> _Task requirements_
Please restate exactly what appears in the records below from the first line to the line where "lỏng : 40°C" is, that line included.
===== Source information
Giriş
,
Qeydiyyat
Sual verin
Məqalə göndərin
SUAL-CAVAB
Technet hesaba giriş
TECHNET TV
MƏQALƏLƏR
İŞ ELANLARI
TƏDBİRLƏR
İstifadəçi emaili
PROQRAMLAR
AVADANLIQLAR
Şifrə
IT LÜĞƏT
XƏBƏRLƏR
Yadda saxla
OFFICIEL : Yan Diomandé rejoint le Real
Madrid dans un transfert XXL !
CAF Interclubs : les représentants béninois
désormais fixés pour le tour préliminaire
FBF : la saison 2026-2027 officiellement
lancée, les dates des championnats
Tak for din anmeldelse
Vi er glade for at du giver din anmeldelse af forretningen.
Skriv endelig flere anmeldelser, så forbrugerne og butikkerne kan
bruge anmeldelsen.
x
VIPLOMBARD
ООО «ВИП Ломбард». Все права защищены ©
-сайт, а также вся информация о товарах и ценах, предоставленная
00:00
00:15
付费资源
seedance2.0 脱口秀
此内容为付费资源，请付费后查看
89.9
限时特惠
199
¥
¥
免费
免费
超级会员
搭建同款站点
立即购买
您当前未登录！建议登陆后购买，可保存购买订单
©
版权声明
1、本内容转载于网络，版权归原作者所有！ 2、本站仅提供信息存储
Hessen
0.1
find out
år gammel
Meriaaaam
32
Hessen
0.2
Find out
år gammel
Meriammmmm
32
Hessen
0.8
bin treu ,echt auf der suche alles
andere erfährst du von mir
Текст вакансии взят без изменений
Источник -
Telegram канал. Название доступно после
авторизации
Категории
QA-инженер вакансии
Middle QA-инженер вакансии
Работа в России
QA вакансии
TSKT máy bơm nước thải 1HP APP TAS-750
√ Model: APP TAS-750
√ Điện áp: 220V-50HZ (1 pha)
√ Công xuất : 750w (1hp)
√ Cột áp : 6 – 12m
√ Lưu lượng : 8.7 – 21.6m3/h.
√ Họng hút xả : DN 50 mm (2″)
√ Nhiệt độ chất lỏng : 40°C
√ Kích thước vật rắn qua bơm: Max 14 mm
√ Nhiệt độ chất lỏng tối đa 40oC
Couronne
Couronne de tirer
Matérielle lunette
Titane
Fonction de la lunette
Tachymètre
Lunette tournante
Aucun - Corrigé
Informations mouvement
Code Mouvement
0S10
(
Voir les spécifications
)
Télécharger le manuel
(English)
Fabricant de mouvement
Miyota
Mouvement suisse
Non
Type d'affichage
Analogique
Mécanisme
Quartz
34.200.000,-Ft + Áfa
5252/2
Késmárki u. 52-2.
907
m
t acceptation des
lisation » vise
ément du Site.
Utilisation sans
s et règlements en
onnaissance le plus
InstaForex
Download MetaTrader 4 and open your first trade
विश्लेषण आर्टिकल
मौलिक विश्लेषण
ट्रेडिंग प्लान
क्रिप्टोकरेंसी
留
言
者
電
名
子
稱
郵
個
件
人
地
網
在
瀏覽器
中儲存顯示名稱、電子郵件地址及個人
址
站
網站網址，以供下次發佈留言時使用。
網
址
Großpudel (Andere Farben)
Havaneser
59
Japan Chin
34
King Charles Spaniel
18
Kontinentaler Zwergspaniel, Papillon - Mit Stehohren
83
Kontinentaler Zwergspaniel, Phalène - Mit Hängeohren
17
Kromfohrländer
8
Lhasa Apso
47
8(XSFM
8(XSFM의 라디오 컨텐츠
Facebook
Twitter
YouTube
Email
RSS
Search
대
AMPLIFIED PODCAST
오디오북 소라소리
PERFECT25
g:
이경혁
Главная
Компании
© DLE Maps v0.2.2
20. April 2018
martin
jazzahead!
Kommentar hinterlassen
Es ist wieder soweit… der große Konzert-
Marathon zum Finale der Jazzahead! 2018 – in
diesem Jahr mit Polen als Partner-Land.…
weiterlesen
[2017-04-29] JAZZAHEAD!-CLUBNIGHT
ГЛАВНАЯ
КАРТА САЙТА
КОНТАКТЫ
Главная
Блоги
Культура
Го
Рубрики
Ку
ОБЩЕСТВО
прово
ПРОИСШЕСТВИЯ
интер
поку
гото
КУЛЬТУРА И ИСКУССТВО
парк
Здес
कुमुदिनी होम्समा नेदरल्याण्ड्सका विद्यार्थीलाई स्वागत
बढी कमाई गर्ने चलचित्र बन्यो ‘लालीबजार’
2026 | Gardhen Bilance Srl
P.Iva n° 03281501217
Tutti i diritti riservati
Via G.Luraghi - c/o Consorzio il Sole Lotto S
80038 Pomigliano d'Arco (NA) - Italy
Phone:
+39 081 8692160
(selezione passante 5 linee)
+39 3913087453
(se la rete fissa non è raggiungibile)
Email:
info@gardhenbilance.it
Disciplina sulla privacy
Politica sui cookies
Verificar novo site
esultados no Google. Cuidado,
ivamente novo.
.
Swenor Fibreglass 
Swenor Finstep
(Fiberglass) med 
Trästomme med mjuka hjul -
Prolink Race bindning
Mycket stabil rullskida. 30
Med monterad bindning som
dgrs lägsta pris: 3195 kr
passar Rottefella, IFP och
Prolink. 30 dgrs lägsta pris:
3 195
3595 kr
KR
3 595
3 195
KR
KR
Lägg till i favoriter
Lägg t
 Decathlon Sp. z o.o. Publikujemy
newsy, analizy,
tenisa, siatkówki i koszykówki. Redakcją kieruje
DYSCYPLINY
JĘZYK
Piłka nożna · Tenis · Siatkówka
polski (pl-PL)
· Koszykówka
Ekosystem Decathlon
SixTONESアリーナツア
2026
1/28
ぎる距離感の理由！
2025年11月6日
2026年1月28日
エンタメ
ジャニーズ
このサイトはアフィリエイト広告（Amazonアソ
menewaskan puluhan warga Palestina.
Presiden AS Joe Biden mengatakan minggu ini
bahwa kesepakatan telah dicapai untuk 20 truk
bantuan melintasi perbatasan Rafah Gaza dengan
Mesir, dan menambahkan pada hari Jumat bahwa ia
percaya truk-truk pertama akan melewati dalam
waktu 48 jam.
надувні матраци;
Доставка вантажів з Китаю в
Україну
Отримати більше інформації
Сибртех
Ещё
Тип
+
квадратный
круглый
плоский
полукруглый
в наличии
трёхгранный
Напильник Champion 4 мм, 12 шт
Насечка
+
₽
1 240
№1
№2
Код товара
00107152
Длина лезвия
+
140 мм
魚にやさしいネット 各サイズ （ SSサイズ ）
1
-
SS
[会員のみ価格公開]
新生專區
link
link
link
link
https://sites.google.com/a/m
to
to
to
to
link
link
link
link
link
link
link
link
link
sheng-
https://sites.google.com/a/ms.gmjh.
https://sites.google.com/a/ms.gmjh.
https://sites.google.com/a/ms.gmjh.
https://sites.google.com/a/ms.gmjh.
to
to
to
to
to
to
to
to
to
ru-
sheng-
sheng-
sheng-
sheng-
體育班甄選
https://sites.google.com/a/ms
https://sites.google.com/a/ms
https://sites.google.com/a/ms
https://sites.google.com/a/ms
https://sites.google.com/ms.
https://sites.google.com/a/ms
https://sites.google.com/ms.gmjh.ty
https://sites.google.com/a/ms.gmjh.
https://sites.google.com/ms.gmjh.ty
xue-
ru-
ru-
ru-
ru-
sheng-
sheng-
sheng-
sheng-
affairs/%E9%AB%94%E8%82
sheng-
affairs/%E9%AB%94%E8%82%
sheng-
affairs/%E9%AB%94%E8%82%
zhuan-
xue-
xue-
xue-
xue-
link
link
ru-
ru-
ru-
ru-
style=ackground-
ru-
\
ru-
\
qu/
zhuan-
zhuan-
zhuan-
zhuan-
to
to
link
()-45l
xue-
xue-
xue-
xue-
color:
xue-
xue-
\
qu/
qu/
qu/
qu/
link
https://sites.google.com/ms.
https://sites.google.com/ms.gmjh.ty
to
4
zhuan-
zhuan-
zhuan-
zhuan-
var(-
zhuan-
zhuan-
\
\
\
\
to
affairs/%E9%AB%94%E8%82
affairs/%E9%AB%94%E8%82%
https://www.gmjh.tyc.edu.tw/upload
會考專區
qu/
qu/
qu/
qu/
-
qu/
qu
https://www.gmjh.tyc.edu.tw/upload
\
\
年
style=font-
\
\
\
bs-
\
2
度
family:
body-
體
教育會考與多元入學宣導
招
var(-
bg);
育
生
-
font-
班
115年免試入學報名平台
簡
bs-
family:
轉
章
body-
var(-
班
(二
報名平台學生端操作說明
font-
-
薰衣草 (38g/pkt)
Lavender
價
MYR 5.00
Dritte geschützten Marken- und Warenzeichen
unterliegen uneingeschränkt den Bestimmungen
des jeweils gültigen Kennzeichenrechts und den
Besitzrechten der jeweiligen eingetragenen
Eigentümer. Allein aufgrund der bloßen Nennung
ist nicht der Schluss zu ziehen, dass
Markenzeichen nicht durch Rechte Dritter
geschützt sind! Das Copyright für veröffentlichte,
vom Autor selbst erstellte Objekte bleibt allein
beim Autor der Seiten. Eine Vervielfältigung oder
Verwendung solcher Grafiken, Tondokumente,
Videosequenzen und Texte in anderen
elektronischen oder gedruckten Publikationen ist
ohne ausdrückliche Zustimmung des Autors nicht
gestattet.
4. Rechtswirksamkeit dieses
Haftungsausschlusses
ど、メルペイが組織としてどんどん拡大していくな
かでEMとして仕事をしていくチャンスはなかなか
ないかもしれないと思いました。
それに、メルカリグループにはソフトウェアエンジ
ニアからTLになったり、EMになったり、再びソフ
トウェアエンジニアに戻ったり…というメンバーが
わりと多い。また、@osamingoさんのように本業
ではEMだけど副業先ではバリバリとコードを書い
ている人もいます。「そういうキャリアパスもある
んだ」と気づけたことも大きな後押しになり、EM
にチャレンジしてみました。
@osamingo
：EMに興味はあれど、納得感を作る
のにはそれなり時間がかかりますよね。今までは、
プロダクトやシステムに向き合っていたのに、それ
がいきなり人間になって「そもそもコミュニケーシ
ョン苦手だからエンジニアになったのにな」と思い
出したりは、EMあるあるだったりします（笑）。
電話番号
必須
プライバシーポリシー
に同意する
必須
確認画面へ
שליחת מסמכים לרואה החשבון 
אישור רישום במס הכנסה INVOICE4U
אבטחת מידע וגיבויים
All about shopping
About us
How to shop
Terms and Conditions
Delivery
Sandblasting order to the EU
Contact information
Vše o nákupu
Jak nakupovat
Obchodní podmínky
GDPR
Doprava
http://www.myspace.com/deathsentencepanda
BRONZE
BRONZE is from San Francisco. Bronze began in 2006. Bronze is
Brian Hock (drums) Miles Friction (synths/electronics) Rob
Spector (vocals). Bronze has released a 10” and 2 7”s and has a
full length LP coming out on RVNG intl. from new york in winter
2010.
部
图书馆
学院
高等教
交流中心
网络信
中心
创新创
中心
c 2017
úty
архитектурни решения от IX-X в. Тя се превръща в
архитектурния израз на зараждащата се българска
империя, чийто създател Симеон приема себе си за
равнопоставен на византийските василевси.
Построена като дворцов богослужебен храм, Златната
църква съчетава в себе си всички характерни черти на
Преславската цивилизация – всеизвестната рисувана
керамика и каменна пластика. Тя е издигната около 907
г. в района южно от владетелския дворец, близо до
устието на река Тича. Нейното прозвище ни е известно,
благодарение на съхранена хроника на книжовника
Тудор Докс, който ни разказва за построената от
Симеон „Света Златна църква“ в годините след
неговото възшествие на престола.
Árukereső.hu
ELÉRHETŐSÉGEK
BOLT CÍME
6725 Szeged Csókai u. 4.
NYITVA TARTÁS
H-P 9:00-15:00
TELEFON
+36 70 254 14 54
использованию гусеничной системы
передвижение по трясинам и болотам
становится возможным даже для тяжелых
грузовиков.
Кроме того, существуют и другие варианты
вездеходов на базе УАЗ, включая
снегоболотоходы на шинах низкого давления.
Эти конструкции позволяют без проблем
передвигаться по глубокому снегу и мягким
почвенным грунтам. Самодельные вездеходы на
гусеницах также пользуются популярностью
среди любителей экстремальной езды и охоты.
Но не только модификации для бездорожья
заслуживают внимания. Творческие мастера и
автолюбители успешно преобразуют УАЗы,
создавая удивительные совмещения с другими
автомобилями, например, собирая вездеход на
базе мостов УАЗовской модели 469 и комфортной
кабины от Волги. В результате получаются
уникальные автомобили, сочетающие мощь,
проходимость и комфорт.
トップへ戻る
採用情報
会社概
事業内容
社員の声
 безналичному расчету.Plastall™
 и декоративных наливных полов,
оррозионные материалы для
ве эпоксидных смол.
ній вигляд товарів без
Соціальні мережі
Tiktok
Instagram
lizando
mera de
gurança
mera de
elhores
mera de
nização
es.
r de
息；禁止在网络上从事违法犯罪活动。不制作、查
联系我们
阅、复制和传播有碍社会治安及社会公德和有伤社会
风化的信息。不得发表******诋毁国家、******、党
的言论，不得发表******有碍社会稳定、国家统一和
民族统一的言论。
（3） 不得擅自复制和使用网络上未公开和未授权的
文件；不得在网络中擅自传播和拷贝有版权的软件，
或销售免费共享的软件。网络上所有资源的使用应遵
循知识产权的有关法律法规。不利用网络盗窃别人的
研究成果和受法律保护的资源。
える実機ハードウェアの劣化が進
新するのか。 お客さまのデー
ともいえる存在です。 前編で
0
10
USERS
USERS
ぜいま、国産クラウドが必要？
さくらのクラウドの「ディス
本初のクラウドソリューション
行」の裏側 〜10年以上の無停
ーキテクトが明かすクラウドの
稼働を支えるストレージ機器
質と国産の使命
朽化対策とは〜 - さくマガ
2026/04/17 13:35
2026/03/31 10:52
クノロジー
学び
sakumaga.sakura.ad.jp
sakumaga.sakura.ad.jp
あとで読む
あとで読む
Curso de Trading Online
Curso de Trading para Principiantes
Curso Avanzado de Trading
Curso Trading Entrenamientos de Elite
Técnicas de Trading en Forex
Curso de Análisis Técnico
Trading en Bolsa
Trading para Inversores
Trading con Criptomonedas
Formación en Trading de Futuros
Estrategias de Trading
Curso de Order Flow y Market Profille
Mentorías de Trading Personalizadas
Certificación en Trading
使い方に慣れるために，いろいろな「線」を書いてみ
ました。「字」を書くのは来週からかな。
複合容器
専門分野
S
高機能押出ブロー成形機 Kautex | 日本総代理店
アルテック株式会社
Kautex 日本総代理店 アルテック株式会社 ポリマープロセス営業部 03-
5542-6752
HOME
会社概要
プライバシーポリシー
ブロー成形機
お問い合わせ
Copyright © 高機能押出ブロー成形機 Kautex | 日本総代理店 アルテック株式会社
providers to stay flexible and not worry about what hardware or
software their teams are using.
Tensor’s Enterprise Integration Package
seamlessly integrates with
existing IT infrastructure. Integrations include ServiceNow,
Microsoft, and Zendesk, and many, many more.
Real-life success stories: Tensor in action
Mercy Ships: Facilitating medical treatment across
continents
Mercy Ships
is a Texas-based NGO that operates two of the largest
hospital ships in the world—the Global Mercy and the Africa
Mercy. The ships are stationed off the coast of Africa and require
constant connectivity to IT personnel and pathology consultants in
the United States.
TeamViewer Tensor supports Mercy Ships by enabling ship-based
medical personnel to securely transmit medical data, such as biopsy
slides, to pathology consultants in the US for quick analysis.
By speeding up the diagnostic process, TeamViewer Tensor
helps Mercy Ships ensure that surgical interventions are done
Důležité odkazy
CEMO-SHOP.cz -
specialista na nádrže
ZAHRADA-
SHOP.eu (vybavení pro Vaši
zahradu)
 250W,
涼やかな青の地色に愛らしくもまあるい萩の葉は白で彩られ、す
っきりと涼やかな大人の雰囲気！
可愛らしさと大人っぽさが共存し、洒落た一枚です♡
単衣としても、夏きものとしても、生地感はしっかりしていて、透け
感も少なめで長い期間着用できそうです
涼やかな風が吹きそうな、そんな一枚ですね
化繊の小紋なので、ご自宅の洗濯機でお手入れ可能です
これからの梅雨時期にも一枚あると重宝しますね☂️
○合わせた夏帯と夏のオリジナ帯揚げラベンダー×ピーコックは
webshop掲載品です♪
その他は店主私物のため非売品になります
==========
> _Answer box_
Giriş
,
Qeydiyyat
Sual verin
Məqalə göndərin
SUAL-CAVAB
Technet hesaba giriş
TECHNET TV
MƏQALƏLƏR
İŞ ELANLARI
TƏDBİRLƏR
İstifadəçi emaili
PROQRAMLAR
AVADANLIQLAR
Şifrə
IT LÜĞƏT
XƏBƏRLƏR
Yadda saxla
OFFICIEL : Yan Diomandé rejoint le Real
Madrid dans un transfert XXL !
CAF Interclubs : les représentants béninois
désormais fixés pour le tour préliminaire
FBF : la saison 2026-2027 officiellement
lancée, les dates des championnats
Tak for din anmeldelse
Vi er glade for at du giver din anmeldelse af forretningen.
Skriv endelig flere anmeldelser, så forbrugerne og butikkerne kan
bruge anmeldelsen.
x
VIPLOMBARD
ООО «ВИП Ломбард». Все права защищены ©
-сайт, а также вся информация о товарах и ценах, предоставленная
00:00
00:15
付费资源
seedance2.0 脱口秀
此内容为付费资源，请付费后查看
89.9
限时特惠
199
¥
¥
免费
免费
超级会员
搭建同款站点
立即购买
您当前未登录！建议登陆后购买，可保存购买订单
©
版权声明
1、本内容转载于网络，版权归原作者所有！ 2、本站仅提供信息存储
Hessen
0.1
find out
år gammel
Meriaaaam
32
Hessen
0.2
Find out
år gammel
Meriammmmm
32
Hessen
0.8
bin treu ,echt auf der suche alles
andere erfährst du von mir
Текст вакансии взят без изменений
Источник -
Telegram канал. Название доступно после
авторизации
Категории
QA-инженер вакансии
Middle QA-инженер вакансии
Работа в России
QA вакансии
TSKT máy bơm nước thải 1HP APP TAS-750
√ Model: APP TAS-750
√ Điện áp: 220V-50HZ (1 pha)
√ Công xuất : 750w (1hp)
√ Cột áp : 6 – 12m
√ Lưu lượng : 8.7 – 21.6m3/h.
√ Họng hút xả : DN 50 mm (2″)
√ Nhiệt độ chất lỏng : 40°C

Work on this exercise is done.